A computer readable storage medium may employ any combination of one or more readable media. The readable medium may be a readable signal medium or a readable storage medium. The readable storage medium may include, for example, but is not limited to, an electronic, magnetic, optical, electromagnetic, infrared, or semiconductor system, apparatus, or device, or a combination of any of the foregoing. More specific examples of the readable storage medium include: a Static Random Access Memory (SRAM), an electrically erasable programmable read-only memory (EEPROM), an erasable programmable read-only memory (EPROM), a programmable read-only memory (PROM), a read-only memory (ROM), a magnetic memory, a flash memory, a magnetic or optical disk, or any suitable combination of the foregoing having one or more electrical conductors.

Other embodiments of the disclosure will be apparent to those skilled in the art from consideration of the specification and practice of the disclosure. This disclosure is intended to cover any adaptations, uses, or adaptations of the disclosure following the general principles of the disclosure and including such departures from the present disclosure as come within known or customary practice within the art to which the disclosure pertains.
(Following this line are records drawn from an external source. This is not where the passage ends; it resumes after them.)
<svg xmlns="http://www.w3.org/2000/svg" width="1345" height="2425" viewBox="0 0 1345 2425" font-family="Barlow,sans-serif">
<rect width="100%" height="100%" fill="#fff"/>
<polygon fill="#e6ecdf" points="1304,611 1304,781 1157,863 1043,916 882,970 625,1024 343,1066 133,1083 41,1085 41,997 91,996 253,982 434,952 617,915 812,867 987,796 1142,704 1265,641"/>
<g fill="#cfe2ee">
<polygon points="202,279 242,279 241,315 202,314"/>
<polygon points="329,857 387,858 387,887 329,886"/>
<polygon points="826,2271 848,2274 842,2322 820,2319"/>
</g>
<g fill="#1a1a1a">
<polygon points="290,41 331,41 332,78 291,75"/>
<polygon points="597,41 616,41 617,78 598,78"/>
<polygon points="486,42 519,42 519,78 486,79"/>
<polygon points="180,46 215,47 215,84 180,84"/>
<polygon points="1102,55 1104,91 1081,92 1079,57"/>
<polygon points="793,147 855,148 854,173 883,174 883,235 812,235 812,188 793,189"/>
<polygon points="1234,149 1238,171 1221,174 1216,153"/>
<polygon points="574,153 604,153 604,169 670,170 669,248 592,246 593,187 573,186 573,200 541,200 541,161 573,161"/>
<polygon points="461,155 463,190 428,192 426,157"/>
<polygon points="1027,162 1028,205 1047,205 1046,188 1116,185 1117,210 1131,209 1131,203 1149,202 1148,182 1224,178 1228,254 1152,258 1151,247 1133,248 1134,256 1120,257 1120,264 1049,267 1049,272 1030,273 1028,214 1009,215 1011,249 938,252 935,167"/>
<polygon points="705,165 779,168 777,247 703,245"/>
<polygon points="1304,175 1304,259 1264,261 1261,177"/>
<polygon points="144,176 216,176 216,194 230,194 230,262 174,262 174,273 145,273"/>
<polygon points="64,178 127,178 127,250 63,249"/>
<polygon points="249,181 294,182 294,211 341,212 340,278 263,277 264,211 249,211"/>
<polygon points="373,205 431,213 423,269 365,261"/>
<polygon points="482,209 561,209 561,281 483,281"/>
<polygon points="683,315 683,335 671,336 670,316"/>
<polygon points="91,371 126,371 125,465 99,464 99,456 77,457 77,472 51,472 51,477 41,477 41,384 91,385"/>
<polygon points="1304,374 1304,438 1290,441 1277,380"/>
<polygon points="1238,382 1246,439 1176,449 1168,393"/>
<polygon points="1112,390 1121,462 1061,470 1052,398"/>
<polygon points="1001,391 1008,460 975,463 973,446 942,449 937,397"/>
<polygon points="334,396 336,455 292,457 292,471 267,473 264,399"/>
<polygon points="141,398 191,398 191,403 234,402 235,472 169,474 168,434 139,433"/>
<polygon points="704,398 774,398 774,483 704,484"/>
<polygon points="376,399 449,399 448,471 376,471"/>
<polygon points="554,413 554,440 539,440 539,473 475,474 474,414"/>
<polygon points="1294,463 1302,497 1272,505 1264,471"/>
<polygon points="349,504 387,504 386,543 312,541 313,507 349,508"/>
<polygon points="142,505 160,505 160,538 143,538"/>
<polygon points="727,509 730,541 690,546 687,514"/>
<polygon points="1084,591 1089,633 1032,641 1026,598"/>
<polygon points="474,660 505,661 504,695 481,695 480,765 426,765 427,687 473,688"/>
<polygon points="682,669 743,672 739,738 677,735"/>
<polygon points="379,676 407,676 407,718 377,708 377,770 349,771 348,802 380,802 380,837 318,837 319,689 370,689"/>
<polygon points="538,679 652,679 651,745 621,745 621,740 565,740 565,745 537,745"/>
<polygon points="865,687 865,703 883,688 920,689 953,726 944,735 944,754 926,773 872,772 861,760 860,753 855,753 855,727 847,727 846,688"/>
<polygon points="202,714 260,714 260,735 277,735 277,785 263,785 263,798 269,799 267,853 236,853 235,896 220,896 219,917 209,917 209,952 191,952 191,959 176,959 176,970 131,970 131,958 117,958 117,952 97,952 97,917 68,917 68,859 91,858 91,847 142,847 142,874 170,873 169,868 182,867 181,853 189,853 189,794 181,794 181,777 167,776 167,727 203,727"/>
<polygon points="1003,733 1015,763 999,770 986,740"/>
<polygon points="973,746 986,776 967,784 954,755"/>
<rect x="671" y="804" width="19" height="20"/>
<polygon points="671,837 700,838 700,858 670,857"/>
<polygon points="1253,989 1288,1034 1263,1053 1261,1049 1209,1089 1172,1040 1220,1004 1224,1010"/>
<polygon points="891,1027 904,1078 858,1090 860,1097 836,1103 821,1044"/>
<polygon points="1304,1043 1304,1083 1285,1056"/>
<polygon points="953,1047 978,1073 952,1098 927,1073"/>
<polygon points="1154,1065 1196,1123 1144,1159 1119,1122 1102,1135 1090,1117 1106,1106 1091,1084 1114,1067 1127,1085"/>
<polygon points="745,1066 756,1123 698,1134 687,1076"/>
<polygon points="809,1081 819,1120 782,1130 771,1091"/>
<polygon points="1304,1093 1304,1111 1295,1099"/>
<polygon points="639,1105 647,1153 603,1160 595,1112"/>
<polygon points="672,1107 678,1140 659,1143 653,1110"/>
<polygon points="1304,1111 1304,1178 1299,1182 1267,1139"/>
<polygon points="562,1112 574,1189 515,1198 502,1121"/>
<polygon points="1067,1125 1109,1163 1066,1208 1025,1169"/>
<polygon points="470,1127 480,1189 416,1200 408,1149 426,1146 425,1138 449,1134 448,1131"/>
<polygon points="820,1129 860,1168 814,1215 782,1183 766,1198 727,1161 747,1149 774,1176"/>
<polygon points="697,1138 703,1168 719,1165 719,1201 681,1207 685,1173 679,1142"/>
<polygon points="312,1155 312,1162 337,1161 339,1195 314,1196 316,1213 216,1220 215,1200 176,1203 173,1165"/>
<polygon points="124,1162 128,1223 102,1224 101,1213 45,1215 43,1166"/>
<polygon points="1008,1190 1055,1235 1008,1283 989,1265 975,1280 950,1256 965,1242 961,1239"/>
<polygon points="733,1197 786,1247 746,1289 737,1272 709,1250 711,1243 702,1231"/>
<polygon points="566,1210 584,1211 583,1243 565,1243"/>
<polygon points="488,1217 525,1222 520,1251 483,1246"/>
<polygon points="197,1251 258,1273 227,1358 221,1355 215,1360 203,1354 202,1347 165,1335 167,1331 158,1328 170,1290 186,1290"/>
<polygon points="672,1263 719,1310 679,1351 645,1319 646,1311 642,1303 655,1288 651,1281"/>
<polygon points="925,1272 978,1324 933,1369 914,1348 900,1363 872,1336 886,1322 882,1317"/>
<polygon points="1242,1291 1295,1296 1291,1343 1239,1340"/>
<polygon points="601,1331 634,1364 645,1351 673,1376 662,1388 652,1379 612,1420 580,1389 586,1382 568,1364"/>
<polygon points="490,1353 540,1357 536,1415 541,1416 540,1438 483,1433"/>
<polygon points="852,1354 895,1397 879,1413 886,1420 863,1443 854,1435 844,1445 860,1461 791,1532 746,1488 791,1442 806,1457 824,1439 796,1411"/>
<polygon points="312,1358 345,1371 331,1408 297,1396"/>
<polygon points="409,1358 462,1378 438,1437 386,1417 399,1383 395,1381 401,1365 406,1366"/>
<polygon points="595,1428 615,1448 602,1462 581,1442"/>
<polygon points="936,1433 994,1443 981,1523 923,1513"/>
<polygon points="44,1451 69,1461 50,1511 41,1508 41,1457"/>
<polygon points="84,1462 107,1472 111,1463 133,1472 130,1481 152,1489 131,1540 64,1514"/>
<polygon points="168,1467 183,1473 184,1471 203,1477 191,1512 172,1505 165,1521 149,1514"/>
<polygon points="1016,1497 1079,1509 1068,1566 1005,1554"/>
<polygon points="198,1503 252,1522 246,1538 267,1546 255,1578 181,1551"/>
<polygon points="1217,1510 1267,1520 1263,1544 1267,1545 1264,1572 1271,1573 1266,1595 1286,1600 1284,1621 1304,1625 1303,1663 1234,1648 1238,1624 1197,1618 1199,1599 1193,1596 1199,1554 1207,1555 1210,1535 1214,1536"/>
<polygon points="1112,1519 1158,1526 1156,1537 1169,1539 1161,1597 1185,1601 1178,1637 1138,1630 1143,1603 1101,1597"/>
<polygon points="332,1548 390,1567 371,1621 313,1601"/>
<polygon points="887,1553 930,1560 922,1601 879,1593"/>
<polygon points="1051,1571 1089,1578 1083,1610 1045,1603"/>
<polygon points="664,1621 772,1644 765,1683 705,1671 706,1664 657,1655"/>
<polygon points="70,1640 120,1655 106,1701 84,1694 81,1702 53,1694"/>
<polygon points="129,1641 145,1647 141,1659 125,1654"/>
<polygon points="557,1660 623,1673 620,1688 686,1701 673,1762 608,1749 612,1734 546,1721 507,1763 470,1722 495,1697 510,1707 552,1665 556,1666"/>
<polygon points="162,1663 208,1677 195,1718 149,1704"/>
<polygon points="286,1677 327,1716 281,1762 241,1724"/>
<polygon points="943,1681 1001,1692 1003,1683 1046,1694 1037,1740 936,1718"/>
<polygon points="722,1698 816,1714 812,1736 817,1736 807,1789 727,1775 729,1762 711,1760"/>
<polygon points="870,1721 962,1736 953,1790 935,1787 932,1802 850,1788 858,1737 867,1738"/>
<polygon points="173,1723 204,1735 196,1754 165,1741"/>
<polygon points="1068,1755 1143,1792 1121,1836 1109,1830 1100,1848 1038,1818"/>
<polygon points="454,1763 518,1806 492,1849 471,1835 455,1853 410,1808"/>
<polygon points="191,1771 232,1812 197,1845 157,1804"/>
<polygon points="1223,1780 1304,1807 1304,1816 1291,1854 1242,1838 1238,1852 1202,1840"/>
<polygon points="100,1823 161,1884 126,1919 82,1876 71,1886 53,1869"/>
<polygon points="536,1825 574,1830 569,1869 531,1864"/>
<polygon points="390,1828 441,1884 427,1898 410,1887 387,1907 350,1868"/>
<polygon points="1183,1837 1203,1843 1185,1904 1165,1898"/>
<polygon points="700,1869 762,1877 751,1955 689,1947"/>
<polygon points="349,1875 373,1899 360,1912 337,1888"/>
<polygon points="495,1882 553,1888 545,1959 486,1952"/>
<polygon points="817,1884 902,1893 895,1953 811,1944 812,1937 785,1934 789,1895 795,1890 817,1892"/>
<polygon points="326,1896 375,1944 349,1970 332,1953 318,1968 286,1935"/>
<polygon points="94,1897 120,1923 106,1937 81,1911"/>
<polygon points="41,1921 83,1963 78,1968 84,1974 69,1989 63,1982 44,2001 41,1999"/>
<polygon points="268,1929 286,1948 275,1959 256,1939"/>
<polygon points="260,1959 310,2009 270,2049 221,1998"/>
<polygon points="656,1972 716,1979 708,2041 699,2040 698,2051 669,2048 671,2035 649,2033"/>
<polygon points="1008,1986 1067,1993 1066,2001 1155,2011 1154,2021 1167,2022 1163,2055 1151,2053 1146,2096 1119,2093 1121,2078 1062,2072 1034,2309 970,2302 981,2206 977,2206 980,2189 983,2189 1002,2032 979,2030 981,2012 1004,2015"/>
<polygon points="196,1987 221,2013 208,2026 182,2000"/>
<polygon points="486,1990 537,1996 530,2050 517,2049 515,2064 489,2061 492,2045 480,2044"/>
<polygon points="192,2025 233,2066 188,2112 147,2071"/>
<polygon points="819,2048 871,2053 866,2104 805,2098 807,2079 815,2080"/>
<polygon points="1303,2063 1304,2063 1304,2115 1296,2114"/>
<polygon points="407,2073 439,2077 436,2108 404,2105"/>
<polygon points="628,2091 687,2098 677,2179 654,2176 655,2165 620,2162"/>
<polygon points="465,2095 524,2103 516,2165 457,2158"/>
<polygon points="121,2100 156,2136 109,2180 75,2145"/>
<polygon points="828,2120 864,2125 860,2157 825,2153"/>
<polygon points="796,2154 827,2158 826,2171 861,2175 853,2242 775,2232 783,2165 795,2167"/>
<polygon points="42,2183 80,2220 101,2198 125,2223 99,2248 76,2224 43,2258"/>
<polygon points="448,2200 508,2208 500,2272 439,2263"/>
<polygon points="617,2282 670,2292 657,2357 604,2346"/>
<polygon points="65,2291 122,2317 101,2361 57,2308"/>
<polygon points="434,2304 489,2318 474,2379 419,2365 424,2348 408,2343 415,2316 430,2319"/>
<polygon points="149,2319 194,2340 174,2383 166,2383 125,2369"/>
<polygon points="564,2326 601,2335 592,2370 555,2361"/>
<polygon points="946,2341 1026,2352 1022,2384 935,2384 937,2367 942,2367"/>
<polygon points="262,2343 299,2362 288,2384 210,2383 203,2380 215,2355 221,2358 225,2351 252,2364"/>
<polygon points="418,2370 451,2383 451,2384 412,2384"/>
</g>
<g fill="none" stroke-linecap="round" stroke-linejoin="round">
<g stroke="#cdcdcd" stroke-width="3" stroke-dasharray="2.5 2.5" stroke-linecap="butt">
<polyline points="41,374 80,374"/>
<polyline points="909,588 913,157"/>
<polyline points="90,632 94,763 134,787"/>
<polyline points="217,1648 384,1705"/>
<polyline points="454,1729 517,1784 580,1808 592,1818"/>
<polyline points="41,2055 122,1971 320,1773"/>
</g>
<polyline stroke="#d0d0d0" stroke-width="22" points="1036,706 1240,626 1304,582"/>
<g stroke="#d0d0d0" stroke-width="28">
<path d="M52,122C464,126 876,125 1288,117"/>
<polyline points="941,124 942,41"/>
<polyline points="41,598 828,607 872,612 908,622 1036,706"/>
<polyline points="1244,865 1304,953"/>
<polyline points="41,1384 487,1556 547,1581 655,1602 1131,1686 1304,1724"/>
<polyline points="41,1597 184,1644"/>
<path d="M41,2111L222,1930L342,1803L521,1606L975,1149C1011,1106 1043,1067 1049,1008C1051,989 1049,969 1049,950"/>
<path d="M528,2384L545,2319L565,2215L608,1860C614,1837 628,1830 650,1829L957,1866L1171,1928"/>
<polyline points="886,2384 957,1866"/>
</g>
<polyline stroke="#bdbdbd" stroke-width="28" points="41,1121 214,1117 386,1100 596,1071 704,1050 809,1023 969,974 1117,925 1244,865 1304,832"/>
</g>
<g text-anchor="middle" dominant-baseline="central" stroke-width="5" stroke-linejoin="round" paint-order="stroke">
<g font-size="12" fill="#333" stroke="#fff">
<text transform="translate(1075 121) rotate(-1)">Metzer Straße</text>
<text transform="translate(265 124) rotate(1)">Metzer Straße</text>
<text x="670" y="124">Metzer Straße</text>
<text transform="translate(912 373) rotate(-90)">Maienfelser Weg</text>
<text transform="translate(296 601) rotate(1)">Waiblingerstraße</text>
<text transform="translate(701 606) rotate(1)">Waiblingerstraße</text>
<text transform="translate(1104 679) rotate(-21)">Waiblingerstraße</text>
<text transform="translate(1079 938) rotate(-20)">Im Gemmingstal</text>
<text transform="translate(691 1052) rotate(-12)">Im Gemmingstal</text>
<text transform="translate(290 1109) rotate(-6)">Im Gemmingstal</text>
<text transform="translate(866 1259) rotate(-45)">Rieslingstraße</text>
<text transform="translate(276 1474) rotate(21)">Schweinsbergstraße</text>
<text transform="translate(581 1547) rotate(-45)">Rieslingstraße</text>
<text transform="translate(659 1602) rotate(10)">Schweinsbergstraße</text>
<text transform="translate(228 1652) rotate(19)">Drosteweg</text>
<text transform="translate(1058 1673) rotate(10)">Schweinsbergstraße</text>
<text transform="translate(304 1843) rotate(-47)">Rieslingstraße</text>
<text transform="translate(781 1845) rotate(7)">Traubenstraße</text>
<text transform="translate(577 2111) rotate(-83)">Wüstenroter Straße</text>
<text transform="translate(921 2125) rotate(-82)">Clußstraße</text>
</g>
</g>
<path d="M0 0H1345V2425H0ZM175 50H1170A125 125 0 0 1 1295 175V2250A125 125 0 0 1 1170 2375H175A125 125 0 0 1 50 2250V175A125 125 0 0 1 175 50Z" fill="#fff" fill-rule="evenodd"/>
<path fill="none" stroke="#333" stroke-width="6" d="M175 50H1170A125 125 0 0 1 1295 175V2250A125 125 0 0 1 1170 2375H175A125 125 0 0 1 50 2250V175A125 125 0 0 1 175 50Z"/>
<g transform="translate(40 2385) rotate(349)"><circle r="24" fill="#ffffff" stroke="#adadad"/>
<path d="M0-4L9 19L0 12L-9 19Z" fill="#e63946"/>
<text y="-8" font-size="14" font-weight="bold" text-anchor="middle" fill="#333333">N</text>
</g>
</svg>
The specification and embodiments are to be regarded as exemplary only, and the disclosure is not limited to the exact construction illustrated and described above, and various modifications and changes may be made without departing from the scope thereof.

Claims

1. A method for spatiotemporal joint detection of deep counterfeit video, the method comprising:

2. The method according to claim 1, wherein the performing face recognition processing on the image frames for each image frame of the video to be detected to obtain face feature information of the image frames includes:

3. The method according to claim 1, wherein the detecting intra-frame local image features based on the face feature information of each image frame, and obtaining an intra-frame detection result of the video to be detected, includes:

4. A method according to claim 3, wherein the feature extracting the local feature information of each face of each image frame to obtain the local detection result of the local feature information of each face of each image frame includes:

5. The method according to claim 1, wherein the detecting the inter-frame face motion pattern based on the face feature information of all the image frames, and obtaining the inter-frame detection result of the video to be detected, includes:

6. The method according to claim 5, wherein the performing feature point calibration on the face feature information of each image frame to obtain the face calibration feature information of the image frame includes:

7. The method according to any one of claims 1 to 6, wherein the determining whether the video to be detected is a depth falsified video with a combination of the intra detection result and the inter detection result includes:

8. The method of claim 7, wherein the obtaining of the target weight coefficient combination comprises:

9. A spatiotemporal joint detection device for depth counterfeit video, said device comprising:

10. A computer device, the computer device comprising: a processor and a memory storing computer program instructions; the processor, when executing the computer program instructions, implements a spatiotemporal joint detection method of depth counterfeit video according to any of claims 1-8.